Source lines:
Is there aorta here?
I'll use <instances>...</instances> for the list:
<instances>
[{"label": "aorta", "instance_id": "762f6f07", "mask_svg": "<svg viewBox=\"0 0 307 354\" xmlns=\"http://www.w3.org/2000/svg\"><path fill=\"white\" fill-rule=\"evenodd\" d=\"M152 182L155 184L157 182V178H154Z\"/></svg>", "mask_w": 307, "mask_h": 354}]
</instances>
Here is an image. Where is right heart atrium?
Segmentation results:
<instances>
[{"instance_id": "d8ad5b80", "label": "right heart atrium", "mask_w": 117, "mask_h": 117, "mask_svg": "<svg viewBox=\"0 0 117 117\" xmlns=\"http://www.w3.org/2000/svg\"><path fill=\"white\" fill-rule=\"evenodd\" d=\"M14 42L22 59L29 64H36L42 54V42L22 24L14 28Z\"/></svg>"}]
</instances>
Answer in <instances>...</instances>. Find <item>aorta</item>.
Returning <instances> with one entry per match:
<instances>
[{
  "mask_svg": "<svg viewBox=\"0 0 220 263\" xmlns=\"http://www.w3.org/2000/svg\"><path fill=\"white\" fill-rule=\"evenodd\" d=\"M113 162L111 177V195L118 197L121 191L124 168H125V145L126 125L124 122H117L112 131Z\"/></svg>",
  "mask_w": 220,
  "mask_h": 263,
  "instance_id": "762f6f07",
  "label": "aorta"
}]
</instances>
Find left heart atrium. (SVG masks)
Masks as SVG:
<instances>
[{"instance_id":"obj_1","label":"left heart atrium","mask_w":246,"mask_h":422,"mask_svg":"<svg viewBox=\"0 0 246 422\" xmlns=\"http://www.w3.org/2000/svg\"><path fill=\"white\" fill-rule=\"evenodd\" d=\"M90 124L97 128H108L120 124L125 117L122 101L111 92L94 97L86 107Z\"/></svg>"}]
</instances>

Written task —
Please lay out the source lines above as a JSON list of strings, one string per line, with blank lines left out.

Output —
[
  "Is there aorta here?",
  "I'll use <instances>...</instances> for the list:",
  "<instances>",
  "[{\"label\": \"aorta\", \"instance_id\": \"762f6f07\", \"mask_svg\": \"<svg viewBox=\\\"0 0 307 354\\\" xmlns=\\\"http://www.w3.org/2000/svg\\\"><path fill=\\\"white\\\" fill-rule=\\\"evenodd\\\" d=\\\"M152 182L155 184L157 182V178H154Z\\\"/></svg>\", \"mask_w\": 307, \"mask_h\": 354}]",
  "</instances>",
  "Here is an image. Where is right heart atrium?",
  "Segmentation results:",
  "<instances>",
  "[{\"instance_id\": \"d8ad5b80\", \"label\": \"right heart atrium\", \"mask_w\": 117, \"mask_h\": 117, \"mask_svg\": \"<svg viewBox=\\\"0 0 117 117\\\" xmlns=\\\"http://www.w3.org/2000/svg\\\"><path fill=\\\"white\\\" fill-rule=\\\"evenodd\\\" d=\\\"M14 42L22 59L29 64H36L42 54V42L22 24L14 28Z\\\"/></svg>\"}]",
  "</instances>",
  "Answer in <instances>...</instances>. Find <item>aorta</item>.",
  "Returning <instances> with one entry per match:",
  "<instances>",
  "[{",
  "  \"mask_svg\": \"<svg viewBox=\\\"0 0 220 263\\\" xmlns=\\\"http://www.w3.org/2000/svg\\\"><path fill=\\\"white\\\" fill-rule=\\\"evenodd\\\" d=\\\"M113 162L111 177V195L118 197L121 191L124 168H125V145L126 125L124 122H117L112 131Z\\\"/></svg>\",",
  "  \"mask_w\": 220,",
  "  \"mask_h\": 263,",
  "  \"instance_id\": \"762f6f07\",",
  "  \"label\": \"aorta\"",
  "}]",
  "</instances>",
  "Find left heart atrium. (SVG masks)",
  "Masks as SVG:",
  "<instances>",
  "[{\"instance_id\":\"obj_1\",\"label\":\"left heart atrium\",\"mask_w\":246,\"mask_h\":422,\"mask_svg\":\"<svg viewBox=\\\"0 0 246 422\\\" xmlns=\\\"http://www.w3.org/2000/svg\\\"><path fill=\\\"white\\\" fill-rule=\\\"evenodd\\\" d=\\\"M90 124L97 128H108L120 124L125 117L122 101L111 92L94 97L86 107Z\\\"/></svg>\"}]",
  "</instances>"
]